Ela sugere, ainda, a troca de experiências com outros casais, com o marido, e até mesmo com um profissional da área de psicologia, como medidas eficientes para aliviar a tensão tão comum no período. “É importante não guardar só para si os sentimentos. Falar sobre eles e compartilhar vivências vai fazer muito bem”, disse. Outra dica dos especialistas é apostar em atividades relaxantes, como a ioga e a meditação.
4) Adote hábitos mais saudáveis
“Tudo que é bom para o coração também é bom para a reprodução. Portanto, praticar exercícios físicos, manter uma alimentação equilibrada, não beber e não fumar são medidas indispensáveis para aumentar as chances de engravidar”, afirma o andrologista Rodrigo Pagani. O tabagismo, em especial, tem influência comprovada sobre a fertilidade de homens e mulheres. “O consumo excessivo de álcool também pode piorar a qualidade do sêmen”, disse o especialista.

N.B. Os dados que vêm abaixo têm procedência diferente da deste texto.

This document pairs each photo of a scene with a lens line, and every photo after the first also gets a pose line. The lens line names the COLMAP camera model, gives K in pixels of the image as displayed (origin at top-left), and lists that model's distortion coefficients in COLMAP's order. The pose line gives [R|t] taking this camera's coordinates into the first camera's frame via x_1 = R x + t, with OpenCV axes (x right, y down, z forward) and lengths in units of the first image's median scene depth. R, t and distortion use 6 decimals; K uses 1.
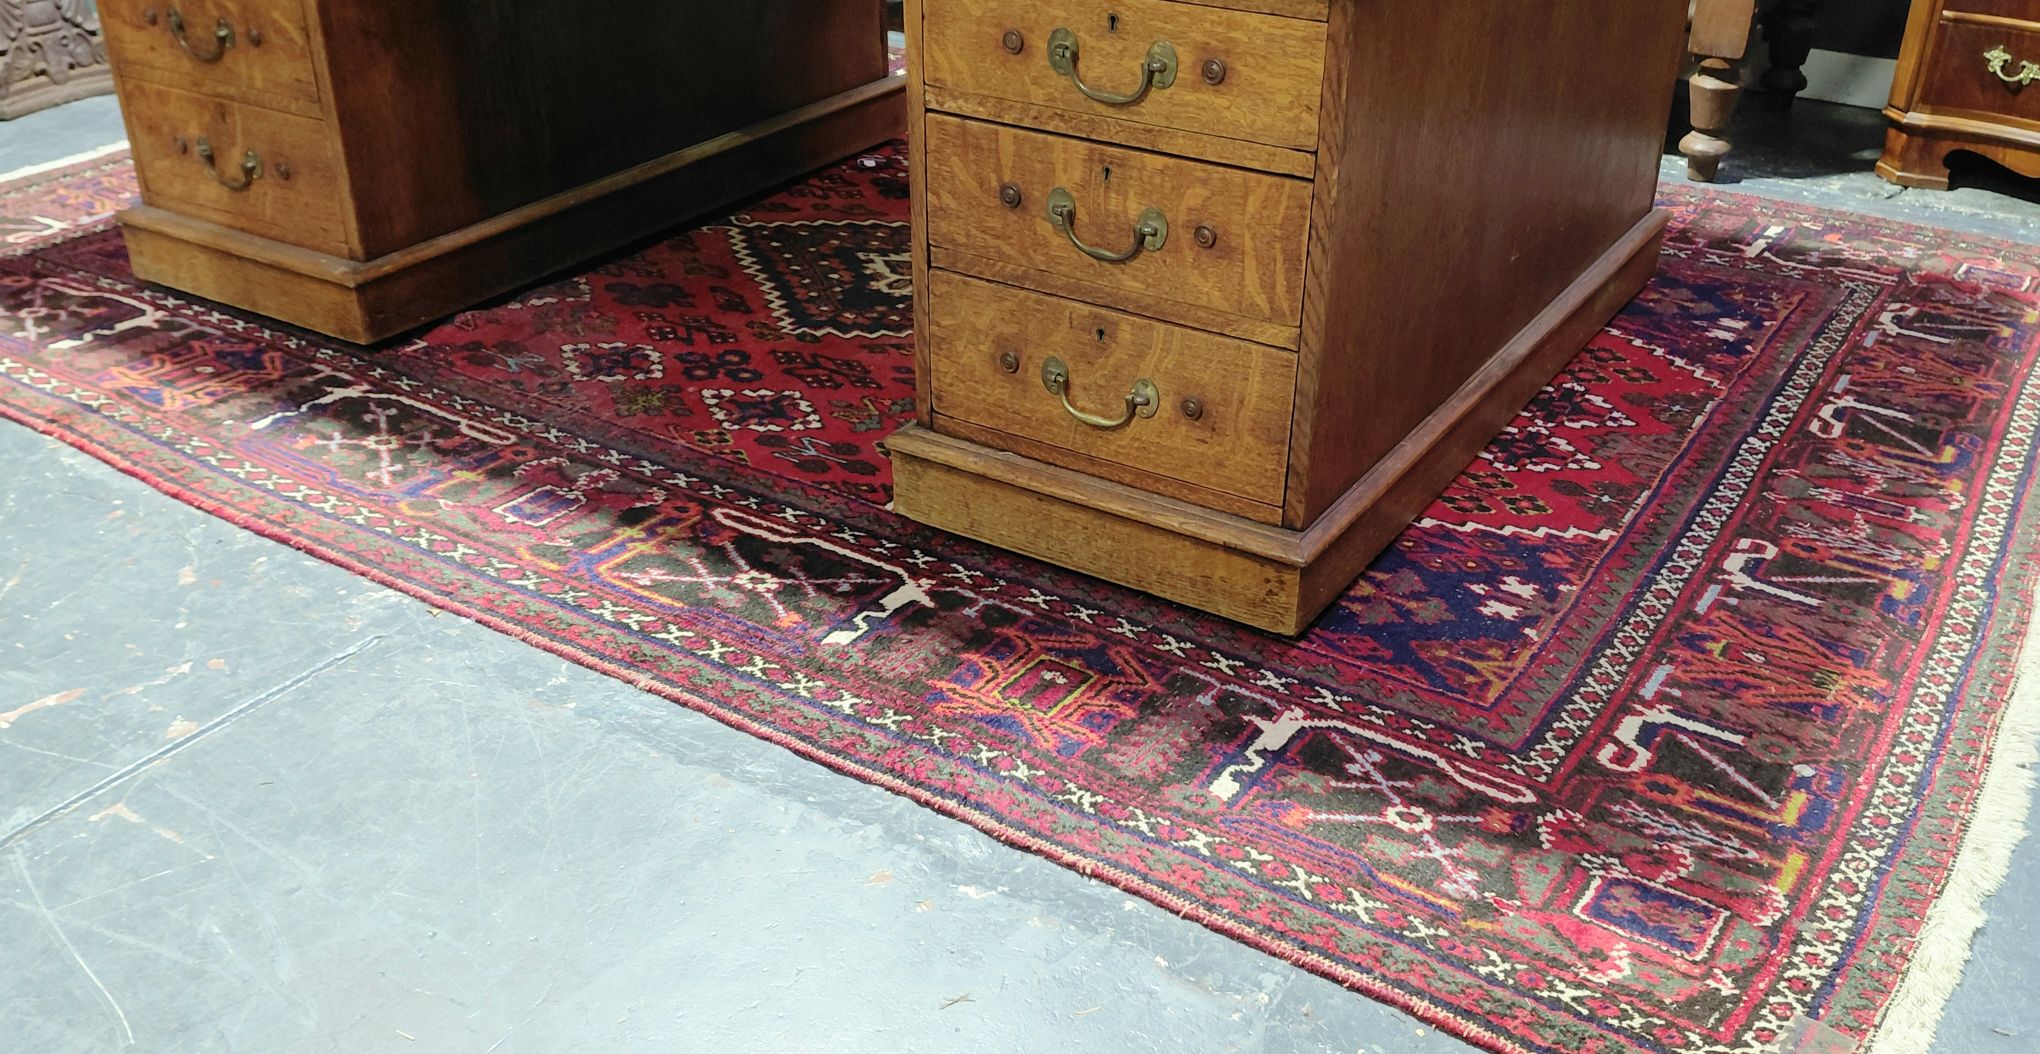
lens RADIAL K [[1783.9, 0, 1018.7], [0, 1783.9, 655.5], [0, 0, 1]] dist [0.049130, -0.004661]
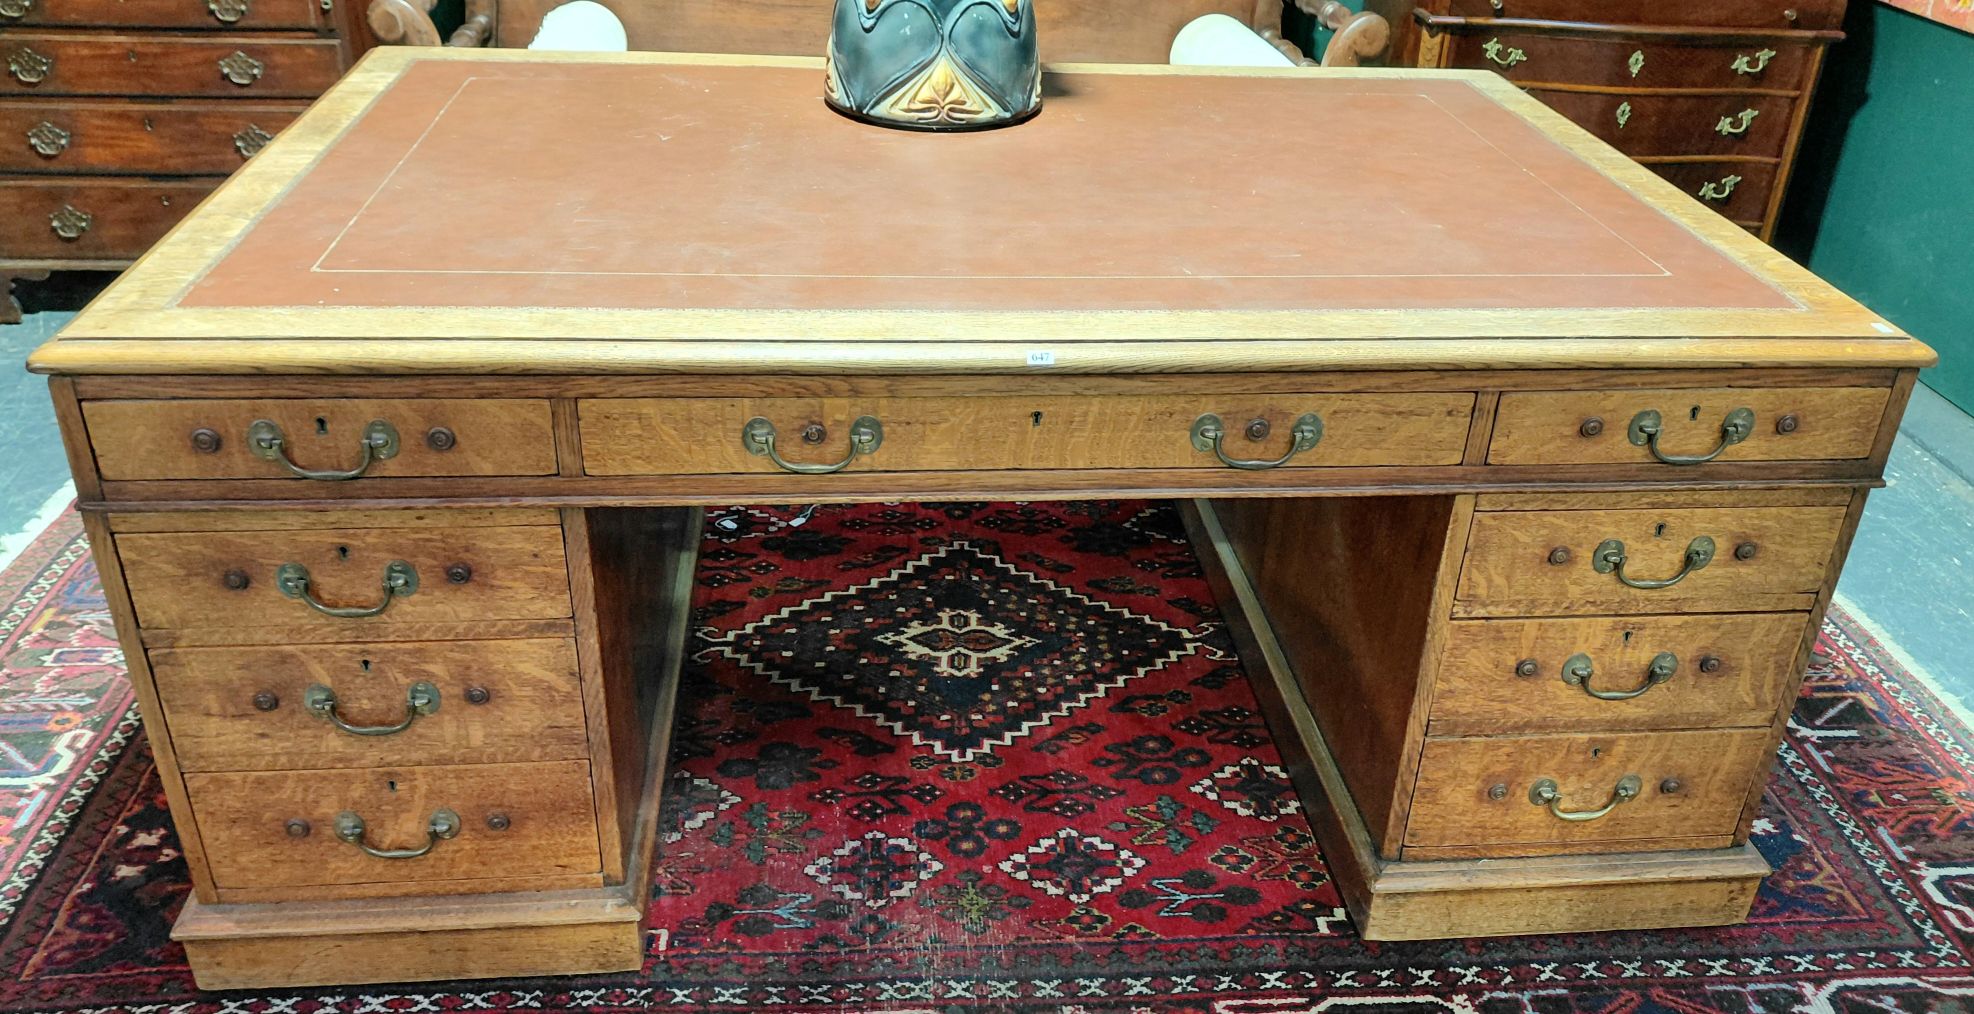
lens RADIAL K [[1453.0, 0, 987.0], [0, 1453.0, 507.0], [0, 0, 1]] dist [0.068167, -0.134491]
pose [[0.790742, -0.275709, 0.546545, -0.748838], [0.299179, 0.952994, 0.047893, -0.498041], [-0.534059, 0.125644, 0.836059, 0.391543]]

5) Fique de olho na balançaTanto o peso excessivo quanto a deficiência de gordura no organismo podem ter impacto sobre a fertilidade. “Mulheres obesas, assim como as anoréxicas ou as que praticam esportes e têm pouca massa gorda, podem demorar mais para conceber. Isso porque é comum apresentarem ciclos menstruais irregulares e desordens ovulatórias”, afirma Maria Clara. O homem que está acima do peso também pode sofrer com a diminuição na quantidade e na qualidade dos seus espermatozoides. A conquista do peso ideal ajuda, ainda, a melhorar a resposta caso o paciente precise se submeter a algum tratamento específico para a infertilidade. E ainda previne complicações durante a gravidez.

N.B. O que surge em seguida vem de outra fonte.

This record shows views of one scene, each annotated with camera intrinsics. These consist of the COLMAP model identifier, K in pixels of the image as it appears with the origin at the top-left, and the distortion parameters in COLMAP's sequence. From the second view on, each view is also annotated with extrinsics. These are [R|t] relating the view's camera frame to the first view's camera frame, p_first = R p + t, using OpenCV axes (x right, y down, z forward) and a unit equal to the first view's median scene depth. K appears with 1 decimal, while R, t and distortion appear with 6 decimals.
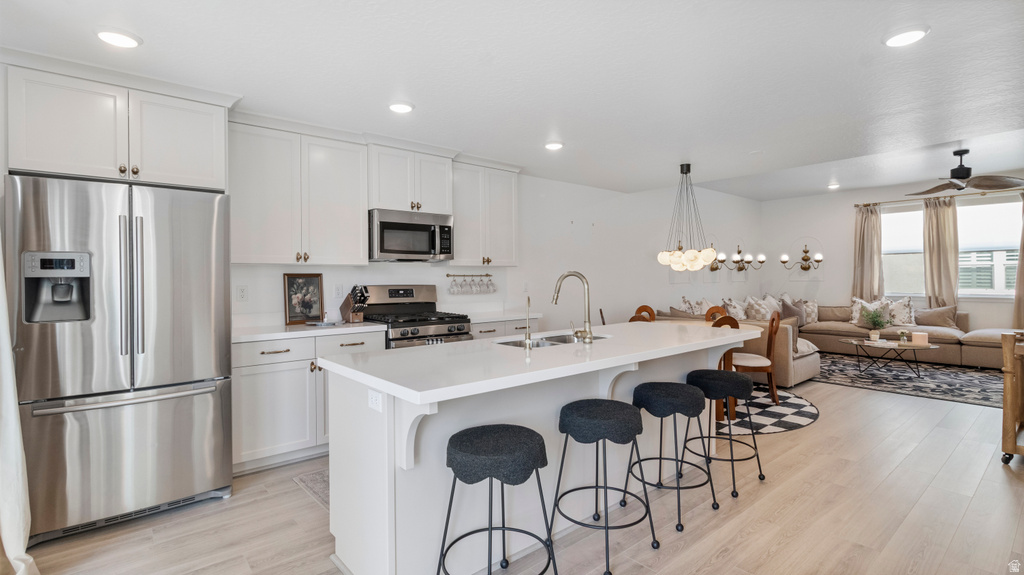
lens RADIAL K [[481.9, 0, 510.1], [0, 481.9, 282.0], [0, 0, 1]] dist [-0.006802, -0.001014]
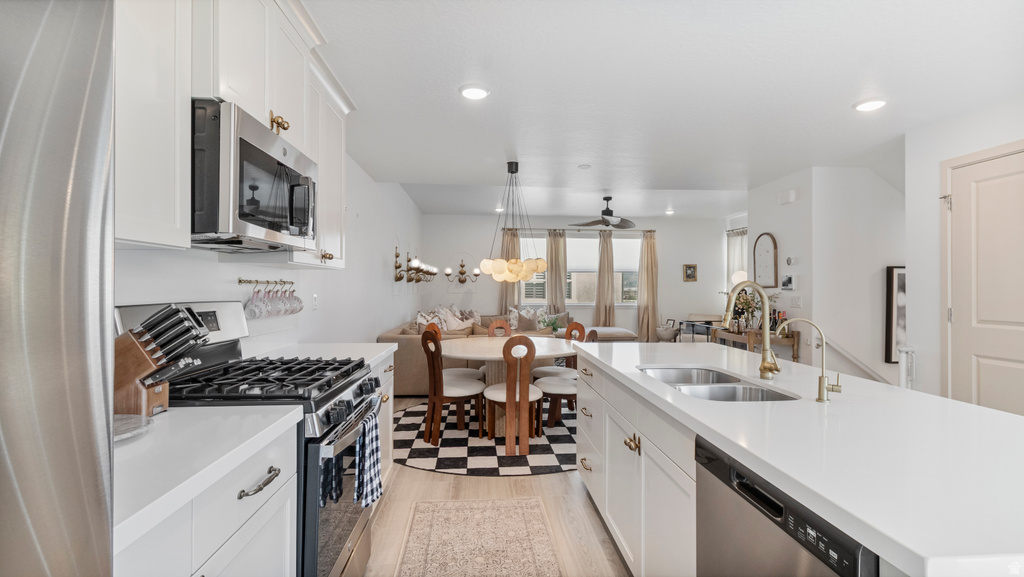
lens RADIAL K [[486.2, 0, 518.3], [0, 486.2, 285.6], [0, 0, 1]] dist [-0.001678, -0.000516]
pose [[0.562811, 0.015077, 0.826448, -0.343247], [-0.002272, 0.999858, -0.016693, -0.001172], [-0.826582, 0.007517, 0.562766, 0.450622]]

6) Consulte seu médico regularmente
Problemas de rotina, e que não costumam chamar tanto a atenção de homens e mulheres, podem estar atrapalhando a concepção e devem ser investigados o quanto antes. Um simples corrimento, por exemplo, pode levar até a obstrução das trompas. “Se ele for originado por doenças sexualmente transmissíveis, como as causadas pela clamídia e/ou pelo gonoco, há grandes riscos. Esses microorganismos podem ascender pelo trato genital, acometendo as trompas de falópio. E só um ginecologista terá condições de diagnosticar qual é o tipo de corrimento que está afetando a mulher, indicando seu impacto na fertilidade”, disse a ginecologista.
Outras patologias ginecológicas podem diminuir muito as chances de engravidar. “Os pólipos uterinos e os miomas, que acometem o interior da cavidade uterina, podem atrapalhar a implantação embrionária. Já a endometriose pode influenciar em diversos aspectos, piorando a qualidade e a quantidade dos óvulos, alterando o transporte tubário e até provocando a obstrução tubária”, afirma a médica.
No caso dos homens, infecções urológicas também podem influenciar a produção de espermatozoides. Daí a importância de agendar consultas de rotina, mesmo sem apresentar nenhum sintoma desagradável. No consultório, o casal também poderá solicitar mais alguns exames que ajudam a avaliar a fertilidade, especialmente se já suspeitam de algum problema. Fazer essa investigação logo no início pode ser uma medida para aliviar a ansiedade. “Normalmente, pedimos exames hormonais para o casal, espermograma para o homem, ultrassonografia e histerossalpingografia – um raio X contrastado da cavidade uterina – para a mulher”, afirma o andrologista. Assim, se houver necessidade, o casal começará a se tratar precocemente e evitará uma série de tentativas frustradas.